William brûlait de savoir ce qu’il y avait dans le paquet. Il fit l’effort de se contenir. Mais l’autre ne parlait plus, attendant que son employeur le relance. Dix secondes, peut-être. William explosa :

« Alors quoi ?… Vous allez me dire ce qu’il y avait dans ce foutu paquet ?

— Une carabine de fabrication tchèque. Démontée. Le numéro est limé.

— Comment le savez-vous ?

— En arrivant à l’hôtel, il a déposé son sac dans la chambre. Il est ressorti pour prendre un café. Pendant qu’un de mes hommes lui collait au train, l’autre a fouillé ses bagages. Il a trouvé le flingue. Ce n’est pas tout ! Le bureau où il a camouflé la carabine a été loué pour six mois par l’intermédiaire d’une agence new-yorkaise, il y a trois jours. Et comme par hasard, de la fenêtre, on a une vue merveilleuse sur la place où s’arrêtera nécessairement la voiture de Scott Baltimore ! Un vrai stand ! Comme à la parade ! Qu’est-ce que vous pensez de ça ? »

Glacial, William laissa tomber du bout des lèvres :

« Rien.

— Mais…

— Elle est absurde votre histoire !… D’un côté, vous me dites que c’est Trendy qui a contacté ce Scobb. Or, Trendy est l’homme de confiance de Scott Baltimore… Il était déjà celui de son père à la belle époque. Ensuite, vous m’annoncez que votre type, là, Slim Scobb, camoufle un fusil. Qu’est-ce que vous essayez de me prouver ? Qu’il veut descendre Baltimore ? Et sur l’ordre de qui ? Du propre lieutenant de Baltimore ?… Vous trouvez que ça tient debout ? C’est comme si vous me disiez que Baltimore paie de ses deniers un tueur pour lui tirer dessus ! »

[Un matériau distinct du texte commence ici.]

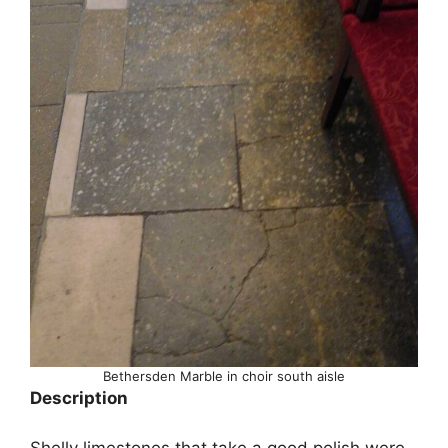
Bethersden Marble in choir south aisle
Description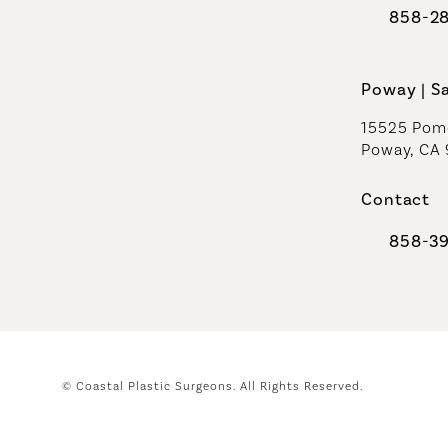
858-2
Call Coast
Poway | S
15525 Pome
Poway, CA
Contact
858-3
Call Coast
© Coastal Plastic Surgeons.
All Rights Reserved.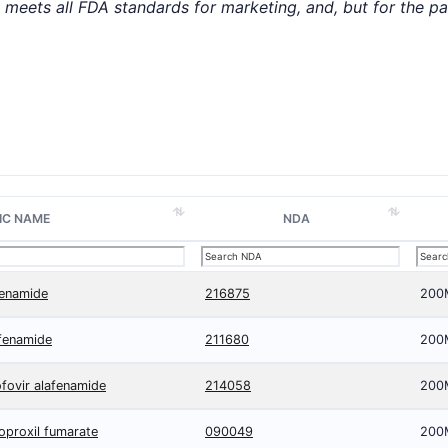
t meets all FDA standards for marketing, and, but for the p
IC NAME
NDA
fenamide
216875
200
afenamide
211680
200
nofovir alafenamide
214058
200
soproxil fumarate
090049
200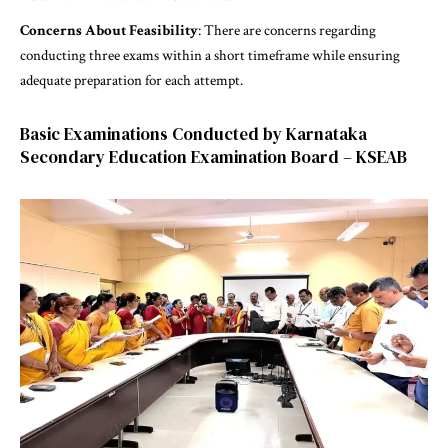
Concerns About Feasibility
: There are concerns regarding
conducting three exams within a short timeframe while ensuring
adequate preparation for each attempt.
Basic Examinations Conducted by Karnataka
Secondary Education Examination Board – KSEAB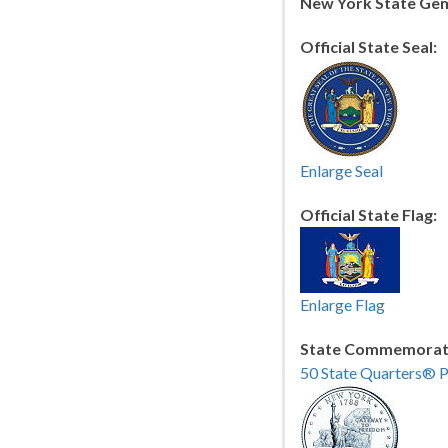
New York State Ge
Official State Seal:
Enlarge Seal
Official State Flag:
Enlarge Flag
State Commemorati
50 State Quarters®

William mordit dans un cigare pour le décapiter. Dans sa rage, il en arracha la moitié. On était à trois jours des élections et rien n’avait pu être fait pour endiguer les chances de Baltimore. Mais William avait une dernière carte en réserve : aux grands maux les grands remèdes. Si on ne pouvait pas éliminer le petit arriviste en douceur, il y aurait de la casse ! Allez donc savoir combien de victimes peuvent périr dans l’accident d’un avion privé ? Tout, plutôt que le laisser s’emparer du pouvoir ! Bert rompit le silence :

« Monsieur, il est vrai que je n’ai pas encore compris la coupure. Ce qui est certain, c’est que quelque chose se trame. Quoi, je n’en sais rien. Mais c’est pour après-midi, quatre heures ! Croyez-vous que tout ce que je vous ai raconté soit le résultat d’une série de hasards ?

— Enfin ! Il ne va tout de même pas descendre Baltimore !

— Je ne sais pas… Bon Dieu ! Qu’est-ce qu’ils mijotent ?…

— Votre Slim est peut-être là pour le protéger ?

— Impensable ! Baltimore a sa propre police. Quatre gorilles armés ne le lâchent pas d’un pouce quand il se déplace. J’ai vérifié… Dites-moi, monsieur… Où en est la cote des candidats ?

— Celle de Baltimore baisse en flèche depuis quarante-huit heures. Ça ne veut rien dire.